*** Document section ***

Thats impressive! Considering where you live, you probably took most of them out with your car, didn't you? I spent a couple of years on the VA side by Fort Belvoir, never seen so many deer. They used to have a sign near the entrance to Quantico with a running count of how many deer had been hit by vehicles on base that year, I recall one time seeing the number 37....

Reactions: Informative 1


----------



## DaveHawk (Mar 28, 2016)

Most all came from a grass air strip on 100 acres . about 600 over 22 years.

Reactions: Like 1


----------



## frankp (Mar 30, 2016)

@DaveHawk you on the VAhunting forum? I started reading it last fall in preps for hunting season and, as a new/returning hunter, it's been a nice resource.


----------



## DaveHawk (Apr 14, 2016)

frankp said:


> @DaveHawk you on the VAhunting forum? I started reading it last fall in preps for hunting season and, as a new/returning hunter, it's been a nice resource.


 No I am on Maryland Whitetail hunting forum. That's mainly a bow site. I shot a few deer in Va. but these days mainly turkey hunt down there.

Reactions: Like 1


----------



## frankp (Apr 14, 2016)

Doesn't look like I'm getting out for spring Turkey season after all. Maybe I'll have better luck in the fall.


----------

*** End of Document section ***
*** The data ***

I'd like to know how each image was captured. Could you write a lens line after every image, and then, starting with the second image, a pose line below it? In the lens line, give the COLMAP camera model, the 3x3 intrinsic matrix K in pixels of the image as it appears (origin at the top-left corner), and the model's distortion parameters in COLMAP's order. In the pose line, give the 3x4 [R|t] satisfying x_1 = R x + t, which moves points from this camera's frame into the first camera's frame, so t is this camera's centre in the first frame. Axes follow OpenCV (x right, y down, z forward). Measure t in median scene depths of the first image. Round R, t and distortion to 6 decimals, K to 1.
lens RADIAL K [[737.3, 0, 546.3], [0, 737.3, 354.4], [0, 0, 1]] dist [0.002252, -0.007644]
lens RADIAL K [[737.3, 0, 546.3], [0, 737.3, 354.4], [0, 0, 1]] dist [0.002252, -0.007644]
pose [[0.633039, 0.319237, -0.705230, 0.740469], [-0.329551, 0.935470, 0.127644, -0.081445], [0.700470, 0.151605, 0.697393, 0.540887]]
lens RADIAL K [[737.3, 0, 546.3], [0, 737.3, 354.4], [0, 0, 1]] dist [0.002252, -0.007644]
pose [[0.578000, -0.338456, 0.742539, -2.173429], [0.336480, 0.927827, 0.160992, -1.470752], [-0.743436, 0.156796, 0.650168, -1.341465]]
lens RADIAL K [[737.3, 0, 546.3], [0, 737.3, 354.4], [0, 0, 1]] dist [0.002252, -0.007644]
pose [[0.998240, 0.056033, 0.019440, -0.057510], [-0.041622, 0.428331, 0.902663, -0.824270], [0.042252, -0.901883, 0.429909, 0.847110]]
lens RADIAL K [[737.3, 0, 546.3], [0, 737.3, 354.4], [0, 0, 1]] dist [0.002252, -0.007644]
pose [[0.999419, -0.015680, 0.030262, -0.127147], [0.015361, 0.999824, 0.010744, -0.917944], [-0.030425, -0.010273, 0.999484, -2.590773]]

*** End of The data ***
*** The data ***

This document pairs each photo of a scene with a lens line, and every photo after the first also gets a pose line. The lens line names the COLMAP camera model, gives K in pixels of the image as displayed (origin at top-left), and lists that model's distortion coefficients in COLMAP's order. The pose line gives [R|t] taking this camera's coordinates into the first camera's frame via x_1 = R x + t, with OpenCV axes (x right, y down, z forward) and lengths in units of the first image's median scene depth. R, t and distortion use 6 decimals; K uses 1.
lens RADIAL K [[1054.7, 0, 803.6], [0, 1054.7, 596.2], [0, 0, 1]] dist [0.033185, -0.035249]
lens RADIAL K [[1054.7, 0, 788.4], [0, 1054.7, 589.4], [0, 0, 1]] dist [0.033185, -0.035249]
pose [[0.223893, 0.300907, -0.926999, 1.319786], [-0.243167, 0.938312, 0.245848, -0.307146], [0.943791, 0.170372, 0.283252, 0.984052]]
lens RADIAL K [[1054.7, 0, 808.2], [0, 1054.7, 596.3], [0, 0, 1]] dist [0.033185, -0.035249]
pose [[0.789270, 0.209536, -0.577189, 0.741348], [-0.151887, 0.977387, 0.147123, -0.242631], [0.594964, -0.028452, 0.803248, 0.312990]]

*** End of The data ***
*** The data ***

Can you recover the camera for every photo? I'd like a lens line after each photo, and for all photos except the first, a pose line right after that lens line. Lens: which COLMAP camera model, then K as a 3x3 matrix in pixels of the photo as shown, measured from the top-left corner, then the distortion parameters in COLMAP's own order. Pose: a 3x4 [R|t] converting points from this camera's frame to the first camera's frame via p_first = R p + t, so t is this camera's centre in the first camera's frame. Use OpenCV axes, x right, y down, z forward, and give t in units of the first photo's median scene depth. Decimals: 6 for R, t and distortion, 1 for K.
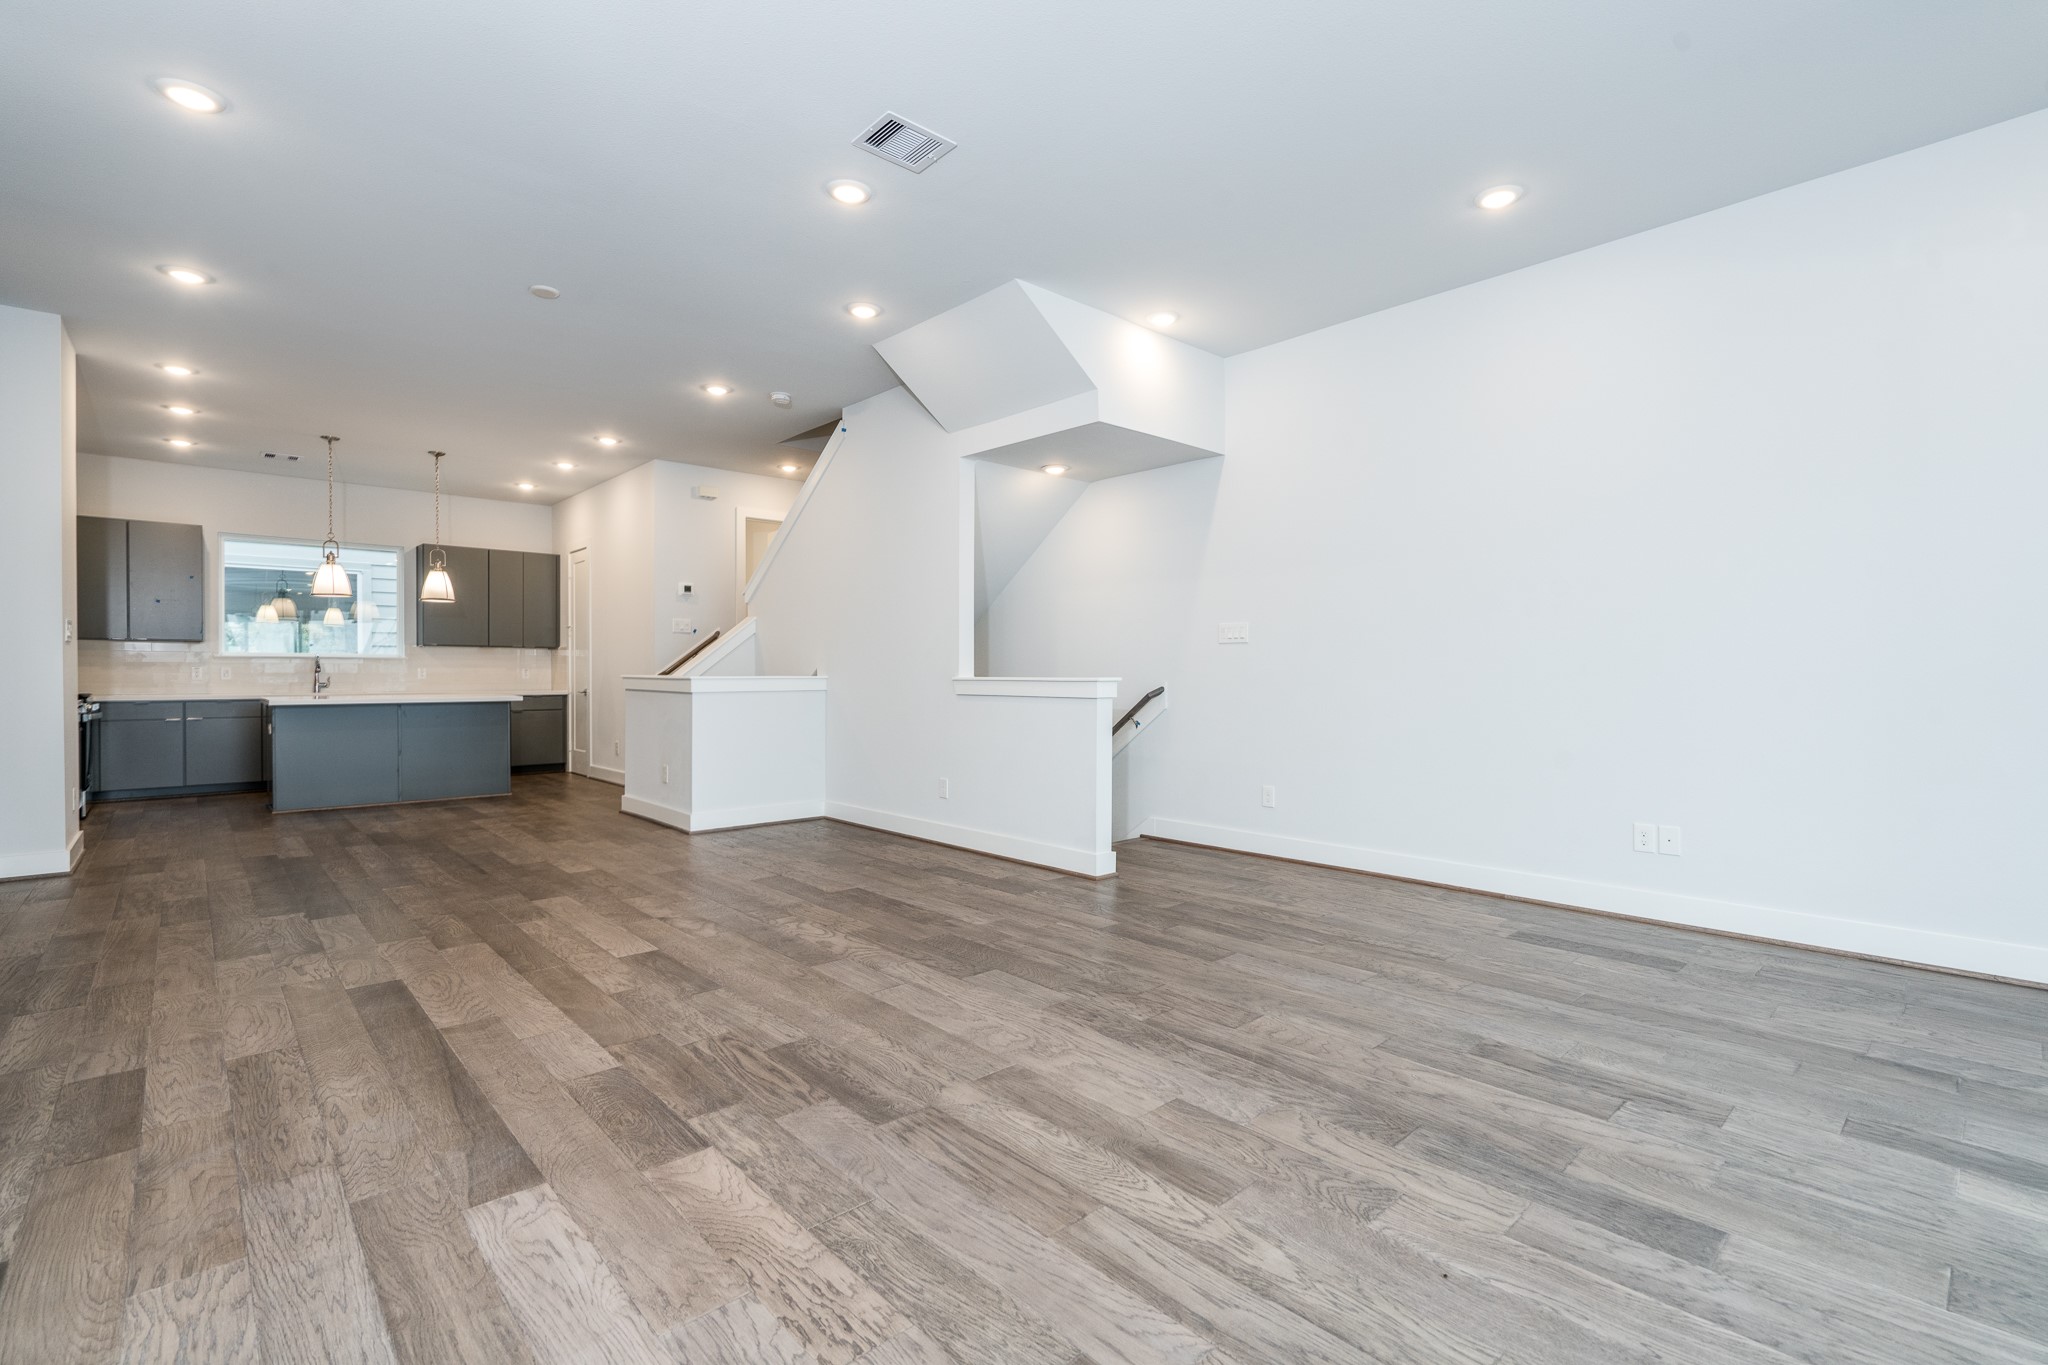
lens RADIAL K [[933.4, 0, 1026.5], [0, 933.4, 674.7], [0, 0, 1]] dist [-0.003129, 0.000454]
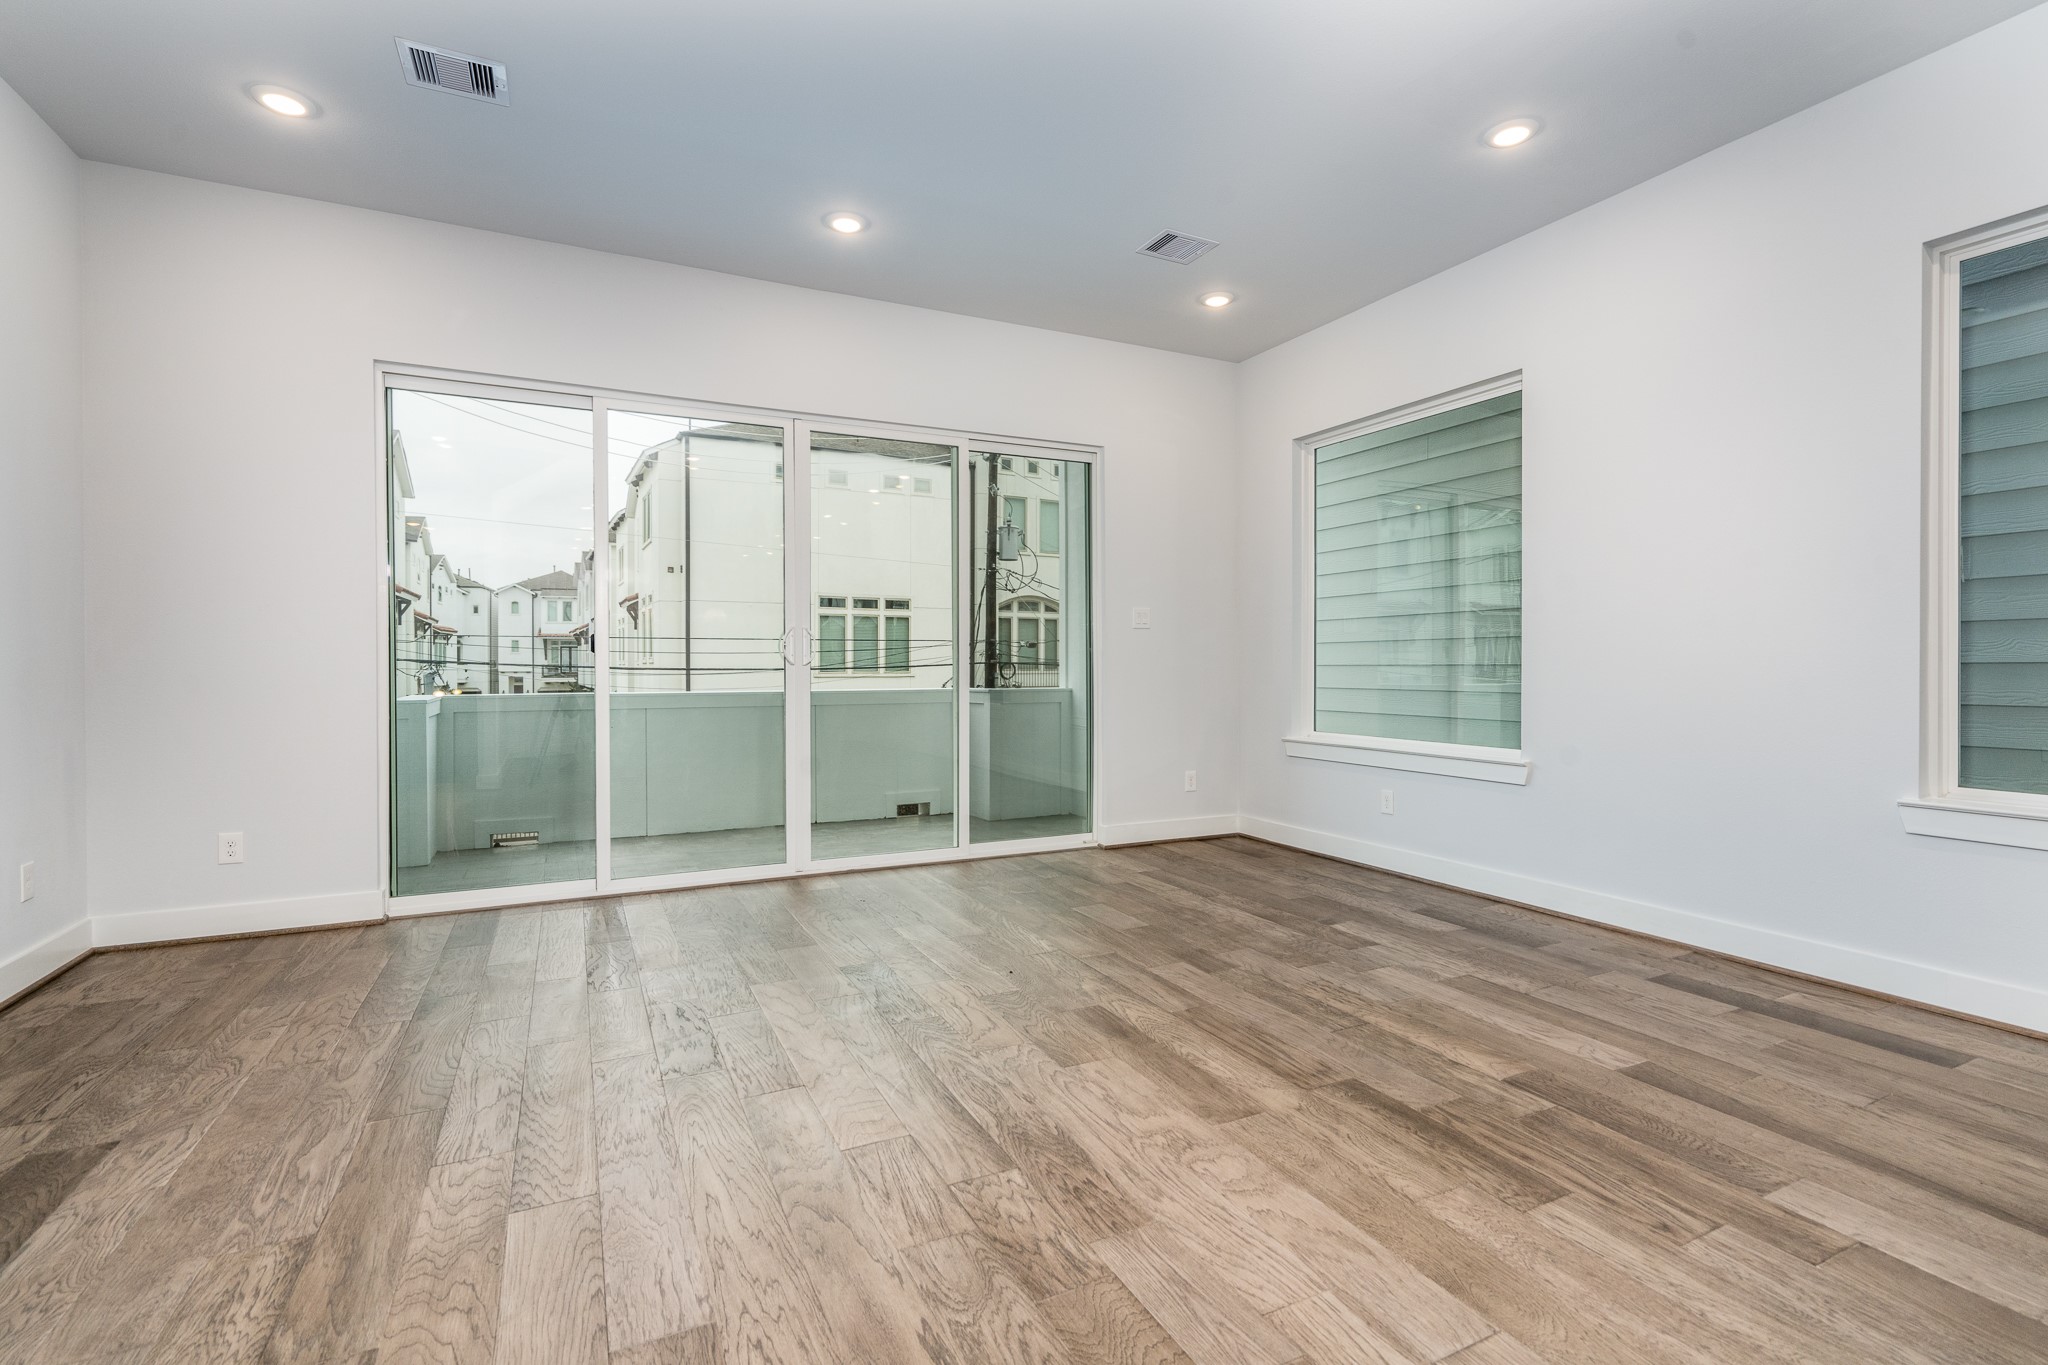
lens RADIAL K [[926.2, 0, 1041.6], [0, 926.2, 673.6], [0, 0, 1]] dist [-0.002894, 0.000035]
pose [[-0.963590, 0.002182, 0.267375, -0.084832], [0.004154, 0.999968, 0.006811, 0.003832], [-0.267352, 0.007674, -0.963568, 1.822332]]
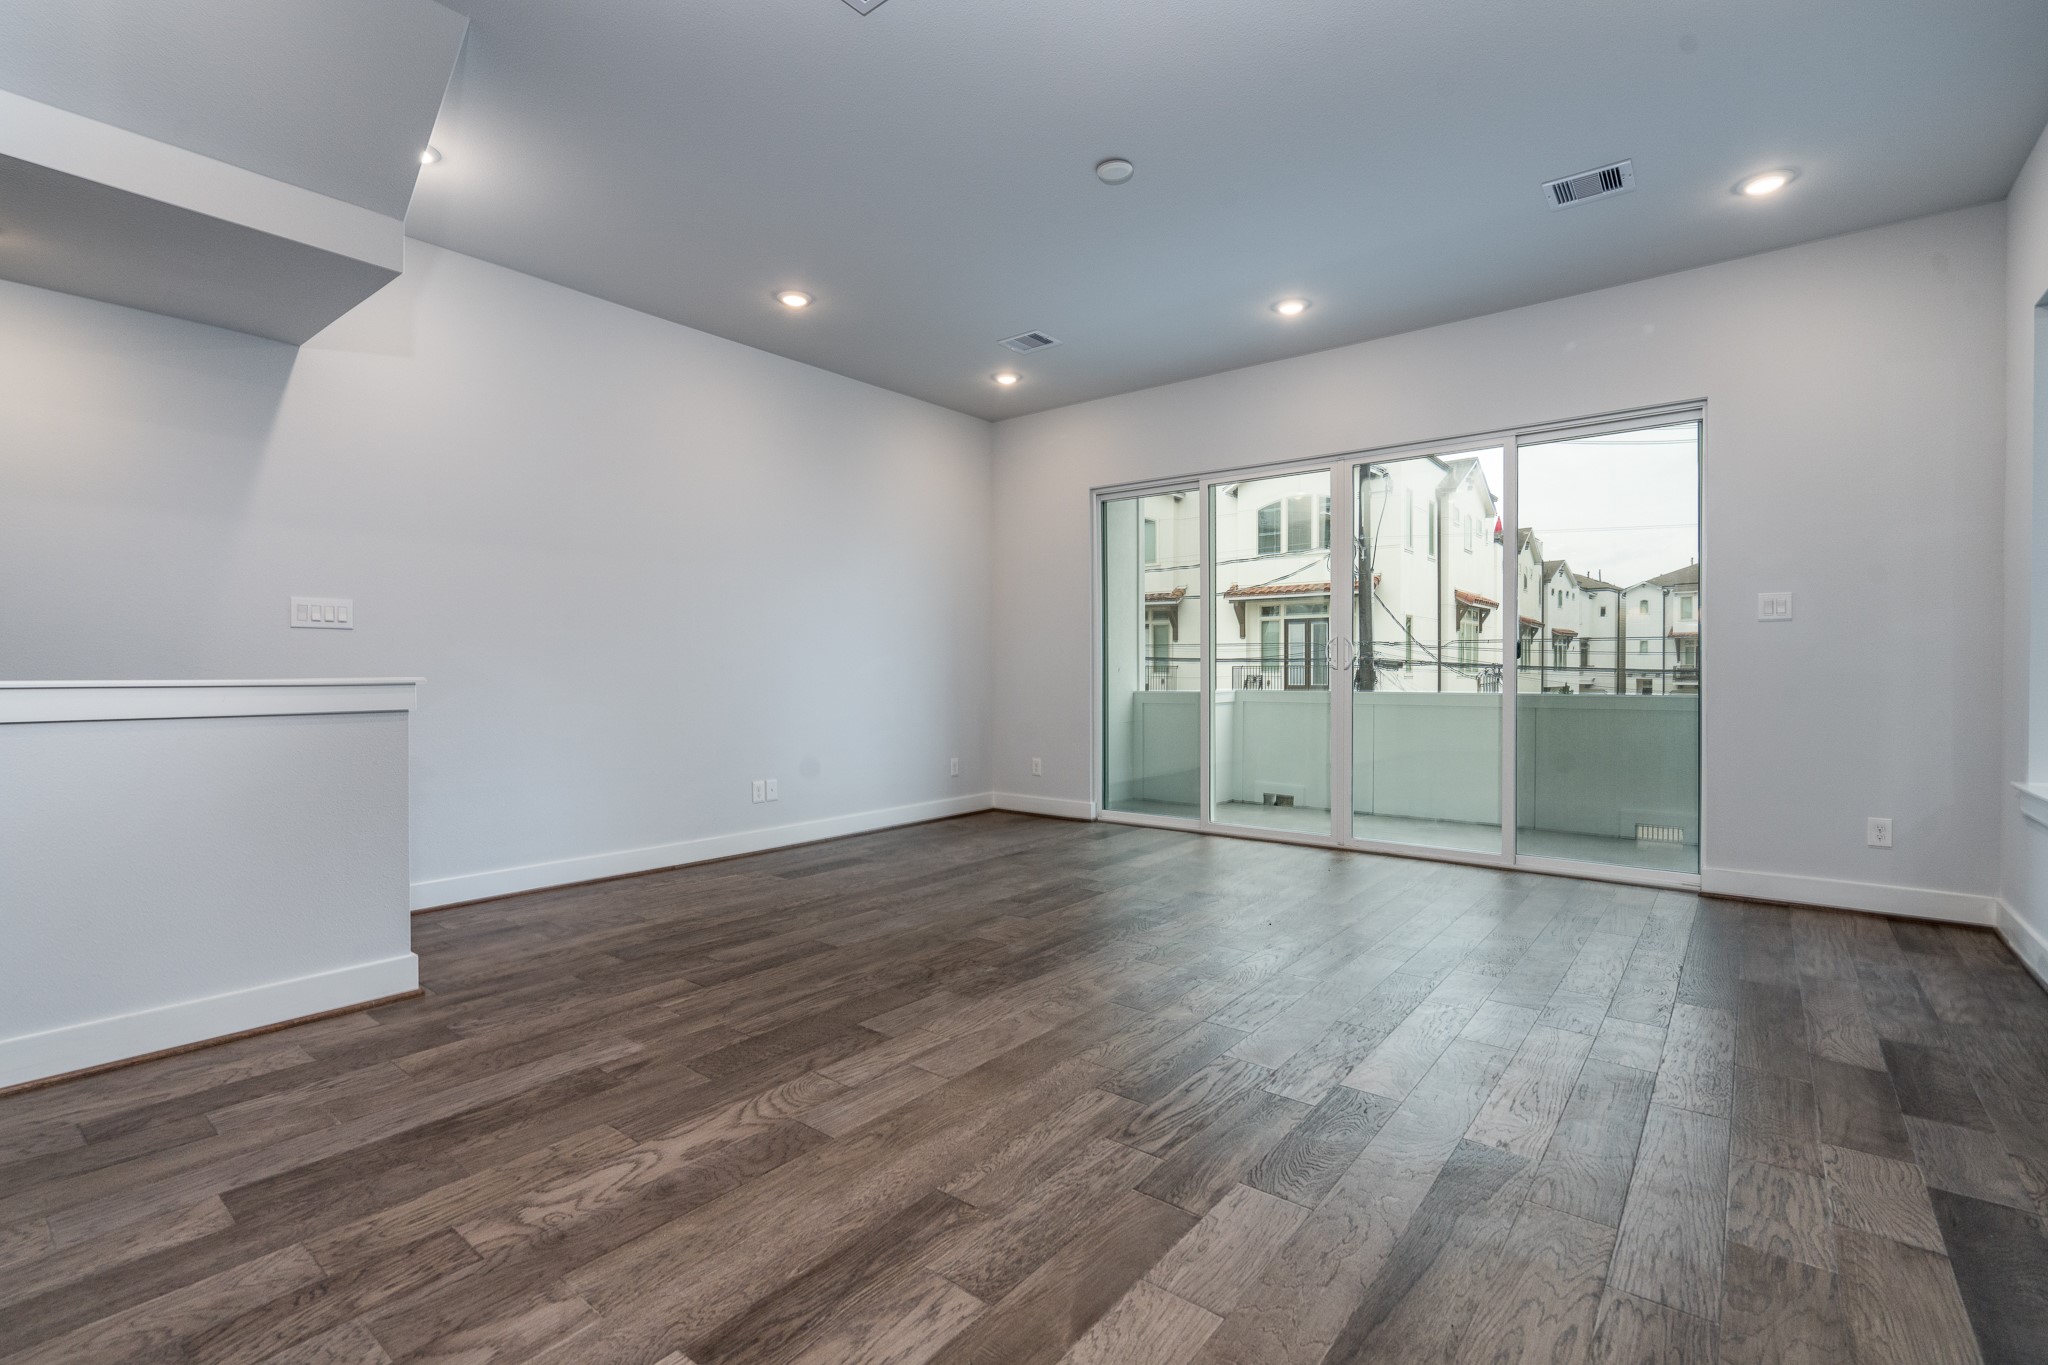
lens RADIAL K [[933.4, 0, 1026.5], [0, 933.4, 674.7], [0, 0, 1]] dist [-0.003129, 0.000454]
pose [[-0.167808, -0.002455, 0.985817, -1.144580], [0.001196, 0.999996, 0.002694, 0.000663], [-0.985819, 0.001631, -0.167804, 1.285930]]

*** End of The data ***

- _To do_:
a – According to the deer hunting forum thread, roughly how many deer did DaveHawk take over 22 years?
b – In the deer hunting forum thread, take the part that opens with the words containing "## DaveHawk (Mar" and closes with "(Mar 30, 2016)", and write it out again, swapping "grass air strip" for "private airfield".
Rely only on the forum thread when responding.

- _Answers to the exercises_:
a – About 600.

b –
## DaveHawk (Mar 28, 2016)

Most all came from a private airfield on 100 acres . about 600 over 22 years.

Reactions: Like 1


----------



## frankp (Mar 30, 2016)